I live in Carmarthen which some believe is the oldest town in Wales (Cardiff = wet-behind-the-ears upstart) so, although I live in quite a new building (1785 ish) there's a lot of 'built heritage' about. Street names are ... interesting, often because there was a drive to rename all the streets in Welsh some decades ago. The compromise was to have bilingual street signs, with the names being straight translations UNLESS there was historic evidence to show that there were different English and Welsh names previously in use.

So ...

I live one block over from one of the main streets which is Heol Awst in Welsh and Lammas Street in English; rather than do a lot of cut-and-paste I direct my learned friends to look up Lammas in Wikipedia. (I can't believe I just said that! Wikipedia!)

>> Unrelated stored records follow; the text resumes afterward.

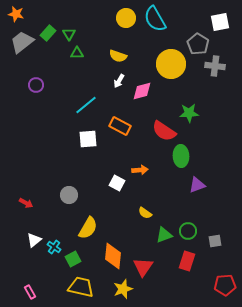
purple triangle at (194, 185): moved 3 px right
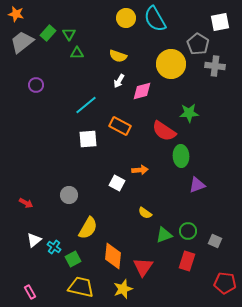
gray square at (215, 241): rotated 32 degrees clockwise
red pentagon at (225, 285): moved 2 px up; rotated 10 degrees clockwise
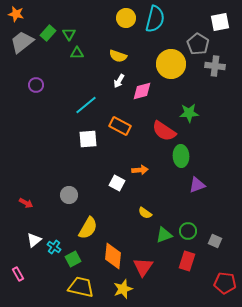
cyan semicircle at (155, 19): rotated 136 degrees counterclockwise
pink rectangle at (30, 292): moved 12 px left, 18 px up
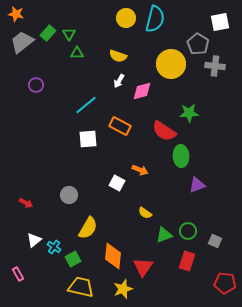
orange arrow at (140, 170): rotated 28 degrees clockwise
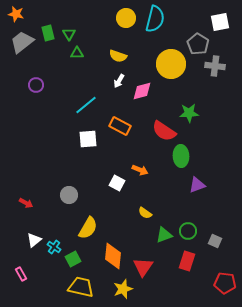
green rectangle at (48, 33): rotated 56 degrees counterclockwise
pink rectangle at (18, 274): moved 3 px right
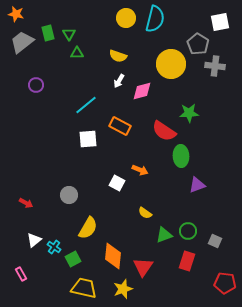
yellow trapezoid at (81, 287): moved 3 px right, 1 px down
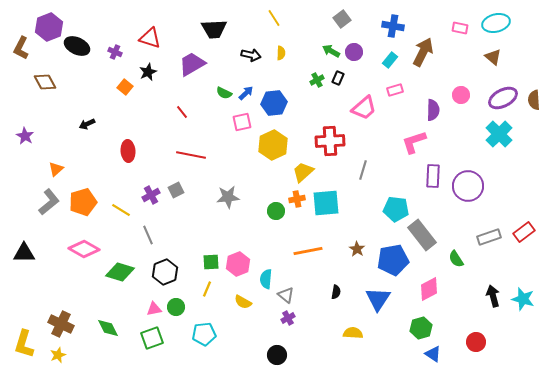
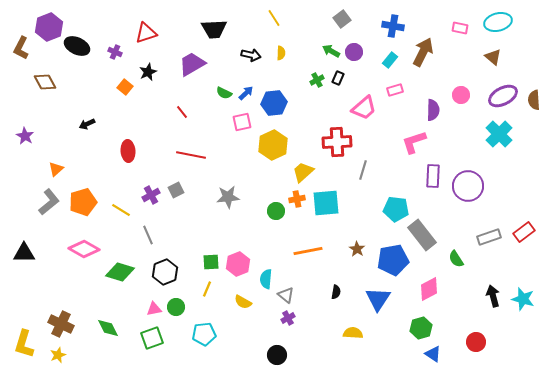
cyan ellipse at (496, 23): moved 2 px right, 1 px up
red triangle at (150, 38): moved 4 px left, 5 px up; rotated 35 degrees counterclockwise
purple ellipse at (503, 98): moved 2 px up
red cross at (330, 141): moved 7 px right, 1 px down
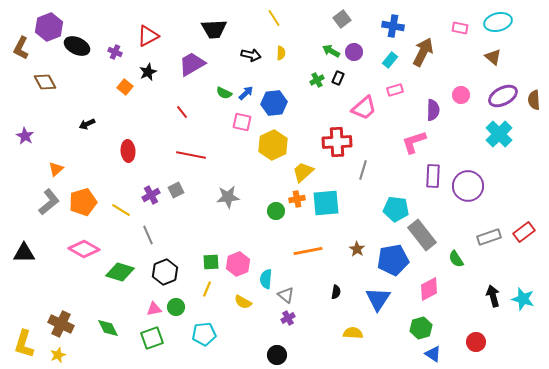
red triangle at (146, 33): moved 2 px right, 3 px down; rotated 10 degrees counterclockwise
pink square at (242, 122): rotated 24 degrees clockwise
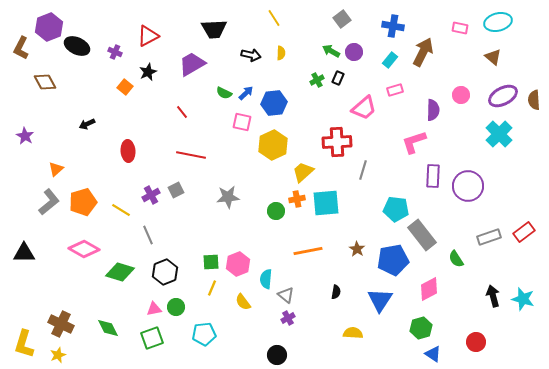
yellow line at (207, 289): moved 5 px right, 1 px up
blue triangle at (378, 299): moved 2 px right, 1 px down
yellow semicircle at (243, 302): rotated 24 degrees clockwise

My own street has two completely different names: St Catherine Street and Heol y Gwyddau. The English refers to a medieval chapel and mill which used to be just behind my property. The Welsh is curious. People - including town councillors - get confused between gw^ydd (goose) and gwy^dd (loom). Unfortunately they used the former when they should have used the latter. This should be the Street of the Looms because the terrace houses on my side of the street used to all be weavers' cottages; my own house, a mill, grew from one cottager's ambitions and was a weaving mill rather than a grain mill. The Town Fathers can be somewhat excused for the mistake because there IS a small lane at the end of this street called Goose Lane, being the lane in which they used to 'shoe' geese.

In the block between me and Goose Lane there is an old cemetary where, rumour has it, they dumped all the bodies during The Plague.

Although I can be quite vitriolic about local town planners I will give them some credit for encouraging SOME developers to keep local heritage in mind when naming things. A small section of the town centre was developed a few years ago resulting in a new pedestrianized street running down towards the old site of a monastery; the developers called it Greyfriars Court / Cwrt y Brodyr Llwydion. Of course, those same town planners allowed Tesco to build a supermarket on the actual site of the monastery so ...

Nigel, isn't there a section of streets in Cardiff - sort of above the Univ. campus - named after The Colonies? I seem to recall a Newfoundland street???

And speaking of the Colonies, in my home town of Port Colborne they decided to give names to the back lanes in the old part of town - the shared lanes that run along the back of properties facing two different streets. As Port C is divided by the Welland Canal, they've named them all with names reflecting the port/canal heritage. One of them is Top Hat Lane, referring to the practice of giving a top hat to the first captain to take his ship through the canal in the spring. Nice.